I should be doing a lot better than I am, but I definitely am doing much better than I would be if I had done nothing, just marinating my brain in cheap beer and cheaper lies, watching hillbillies drive in circles all day and commiserating with my equally aimless friends.
In other words, even though I had been laid off twice in less than five years due to macro-economic conditions that neither I nor my workmates nor my bosses had any control over, I made the decision to do something about it, to figure out what I could actually control and by god put some effort in. Hell, J.D. Vance did much more than that, joining the Marines, attending Yale Law, and now working out in Silicon Valley for a real billionaire (who ironically is supporting a fake one).
I keep hearing about the vaunted work ethic of the proles, but they seem to end at being (as in the Ohio WaPo article) a "machine operator at a box factory." I've had those kinds of jobs, and they're great for leaving you plenty of mental space to learn something better and more lucrative.
I've lost count of how many of these anthropieces I've read now, but I can't recall a single instance where one of these yokels said, You know what?
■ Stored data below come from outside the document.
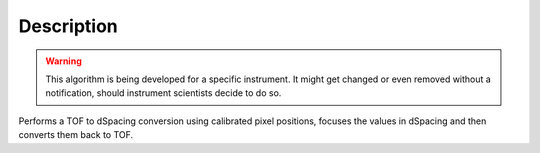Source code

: .. algorithm::

.. summary::

.. alias::

.. properties::

Description
-----------

.. warning::

   This algorithm is being developed for a specific instrument. It might get changed or even 
   removed without a notification, should instrument scientists decide to do so.

Performs a TOF to dSpacing conversion using calibrated pixel positions, focuses the values in dSpacing
and then converts them back to TOF.

.. categories::
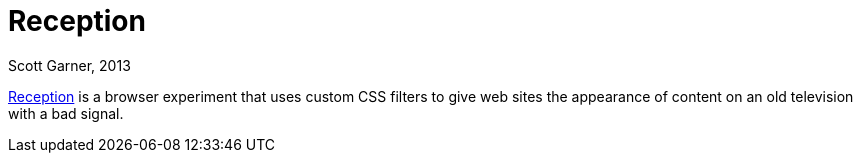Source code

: Reception
=========
Scott Garner, 2013

http://reception.j38.net/[Reception] is a browser experiment that uses custom CSS filters to give web sites the appearance of content on an old television with a bad signal.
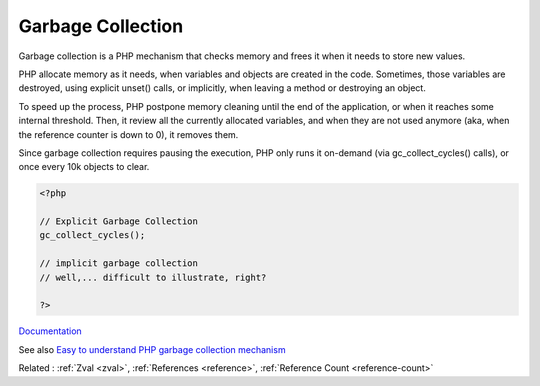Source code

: .. _garbage-collection:
.. _gc:
.. meta::
	:description:
		Garbage Collection: Garbage collection is a PHP mechanism that checks memory and frees it when it needs to store new values.
	:twitter:card: summary_large_image
	:twitter:site: @exakat
	:twitter:title: Garbage Collection
	:twitter:description: Garbage Collection: Garbage collection is a PHP mechanism that checks memory and frees it when it needs to store new values
	:twitter:creator: @exakat
	:og:title: Garbage Collection
	:og:type: article
	:og:description: Garbage collection is a PHP mechanism that checks memory and frees it when it needs to store new values
	:og:url: https://php-dictionary.readthedocs.io/en/latest/dictionary/garbage-collection.ini.html
	:og:locale: en


Garbage Collection
------------------

Garbage collection is a PHP mechanism that checks memory and frees it when it needs to store new values. 

PHP allocate memory as it needs, when variables and objects are created in the code. Sometimes, those variables are destroyed, using explicit unset() calls, or implicitly, when leaving a method or destroying an object. 

To speed up the process, PHP postpone memory cleaning until the end of the application, or when it reaches some internal threshold. Then, it review all the currently allocated variables, and when they are not used anymore (aka, when the reference counter is down to 0), it removes them.

Since garbage collection requires pausing the execution, PHP only runs it on-demand (via gc_collect_cycles() calls), or once every 10k objects to clear.


.. code-block:: php
   
   <?php
   
   // Explicit Garbage Collection 
   gc_collect_cycles();
   
   // implicit garbage collection
   // well,... difficult to illustrate, right?
   
   ?>


`Documentation <https://www.php.net/manual/en/features.gc.php>`__

See also `Easy to understand PHP garbage collection mechanism <https://medium.com/geekculture/easy-to-understand-php-garbage-collection-mechanism-ee5c5bde5a5d>`_

Related : :ref:`Zval <zval>`, :ref:`References <reference>`, :ref:`Reference Count <reference-count>`
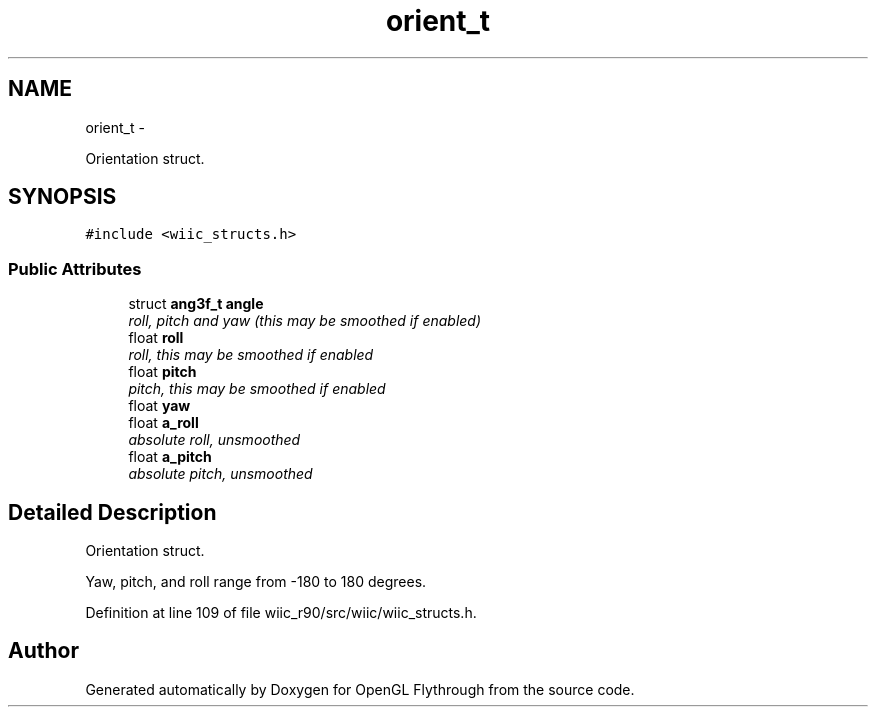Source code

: .TH "orient_t" 3 "Fri Nov 30 2012" "Version 001" "OpenGL Flythrough" \" -*- nroff -*-
.ad l
.nh
.SH NAME
orient_t \- 
.PP
Orientation struct\&.  

.SH SYNOPSIS
.br
.PP
.PP
\fC#include <wiic_structs\&.h>\fP
.SS "Public Attributes"

.in +1c
.ti -1c
.RI "struct \fBang3f_t\fP \fBangle\fP"
.br
.RI "\fIroll, pitch and yaw (this may be smoothed if enabled) \fP"
.ti -1c
.RI "float \fBroll\fP"
.br
.RI "\fIroll, this may be smoothed if enabled \fP"
.ti -1c
.RI "float \fBpitch\fP"
.br
.RI "\fIpitch, this may be smoothed if enabled \fP"
.ti -1c
.RI "float \fByaw\fP"
.br
.ti -1c
.RI "float \fBa_roll\fP"
.br
.RI "\fIabsolute roll, unsmoothed \fP"
.ti -1c
.RI "float \fBa_pitch\fP"
.br
.RI "\fIabsolute pitch, unsmoothed \fP"
.in -1c
.SH "Detailed Description"
.PP 
Orientation struct\&. 

Yaw, pitch, and roll range from -180 to 180 degrees\&. 
.PP
Definition at line 109 of file wiic_r90/src/wiic/wiic_structs\&.h\&.

.SH "Author"
.PP 
Generated automatically by Doxygen for OpenGL Flythrough from the source code\&.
After my job got outsourced, I did everything I could think of. I overhauled my resume, googled as many resources as I could find to think about what kind of job I wanted, looked into improving my educational credentials, started writing, reading, studying everything I could get my hands on, since information is pretty much free these days.
They have no marketable skills, have done nothing at all to learn new skills or improve existing ones, can't even be bothered to sort obvious lies and stupid conspiracy theories from the thicket of information that wheezes through day after worthless day. And not only do they not even have enough sense to be embarrassed about this state of events, they get their backs up about those darned "elites" looking down on them.
Well, you know what? They are looking down on you, and you fucking well deserve it. The elites' privileged upbringings and Ivy League schools have conferred a sizable advantage to them. They have experiences and knowledge that the rural blue-collar mutts do not. But what have the mutts done to close that gap? Again, information is free and accessible, every bit as much as the poison they happily swim in and forward to their Facebook friends. Get your fucking shit together already.
The elites are definitely not their friends; Wall Street looks at Main Street merely as beasts of burden to perform the heavy lifting. But if you're stupid enough to think that Drumpf is on anyone's side but his own, if you seriously think that the coinage "blue-collar billionaire" is anything more than an ugly oxymoron, then you deserve exactly what you get, whether or not he wins. Because in either instance nothing will change for them, because they are completely unwilling to change.
Say it one more time: People do not change until they understand that the cost of not changing is greater than the cost of changing. A corollary to that might be: If you are so averse to changing that you prefer to stake your faith on an obvious charlatan, that you'd rather blow it all up and wreck everything than change one thing about yourself, you still do not understand Rule Number One.